The third case focused on a 10-year-old boy with a history of AD partially controlled by topical steroids and calcineurin inhibitors. Despite these, symptoms persisted, prompting discussion of off-label and combination approaches.

One participant suggested emerging nonsteroidal options: “He needs upadacitinib, but he’s 10 [years old], so that’s tricky [because] it’s [indicated for] 12 [years] and up. So, I’d probably give him topical ruxolitinib or tapinarof.”

Others highlighted traditional compounded regimens as effective rescue options. "The Aron method, where you do the Vanicream base with betamethasone and mupirocin...has saved me, especially in littles."

The case segued into a discussion of pediatric data on topical ruxolitinib. Clinicians reviewed trial results comparing 0.75% and 1.5% formulations in children as young as 2. Although higher strengths demonstrated greater efficacy, concerns were raised about systemic absorption in younger patients.
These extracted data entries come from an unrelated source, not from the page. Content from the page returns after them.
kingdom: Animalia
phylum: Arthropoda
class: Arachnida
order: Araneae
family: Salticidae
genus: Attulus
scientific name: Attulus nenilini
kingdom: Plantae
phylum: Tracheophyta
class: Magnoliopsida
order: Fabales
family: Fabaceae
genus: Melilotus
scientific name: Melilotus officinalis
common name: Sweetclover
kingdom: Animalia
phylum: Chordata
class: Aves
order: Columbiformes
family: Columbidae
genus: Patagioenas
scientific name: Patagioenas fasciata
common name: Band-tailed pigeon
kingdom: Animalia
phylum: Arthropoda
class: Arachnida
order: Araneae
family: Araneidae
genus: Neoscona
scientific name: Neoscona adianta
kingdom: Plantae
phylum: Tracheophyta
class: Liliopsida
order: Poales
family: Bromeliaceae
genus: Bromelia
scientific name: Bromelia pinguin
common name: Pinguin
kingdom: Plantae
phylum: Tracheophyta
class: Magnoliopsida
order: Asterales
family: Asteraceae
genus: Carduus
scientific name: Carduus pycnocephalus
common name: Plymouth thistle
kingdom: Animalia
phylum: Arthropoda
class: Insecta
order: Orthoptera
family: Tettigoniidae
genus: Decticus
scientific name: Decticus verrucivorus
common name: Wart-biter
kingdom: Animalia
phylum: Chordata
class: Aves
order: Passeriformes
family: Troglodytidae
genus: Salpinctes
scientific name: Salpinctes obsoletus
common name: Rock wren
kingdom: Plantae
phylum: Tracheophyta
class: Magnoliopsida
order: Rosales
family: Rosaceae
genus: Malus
Still, enthusiasm was evident: When asked where the drug might fit if approved in younger age groups, one participant responded simply, “Everywhere, everywhere.”

Key Takeaways

The Charlotte roundtable highlighted several practical themes for dermatology clinicians:

  • Severity is multidimensional. Beyond BSA, itch intensity, sleep disruption, and daily function strongly influence treatment decisions.
  • Adherence remains central. Lesion location, age-specific behaviors, and lifestyle factors all shape real-world outcomes.
  • Nonsteroidal topicals are shifting paradigms. Their role in both pediatric and adult patients continues to expand, particularly where long-term steroid safety is a concern.
  • Systemic therapy justification requires documentation. SCOring Atopic Dermatitis, Itch Numeric Rating Scale, and quality-of-life measures provide the evidence needed for payer approval.

By weaving real-world challenges with evolving therapeutic options, this case-based exchange emphasized that individualized care—anchored in both science and patient context—remains the cornerstone of AD management.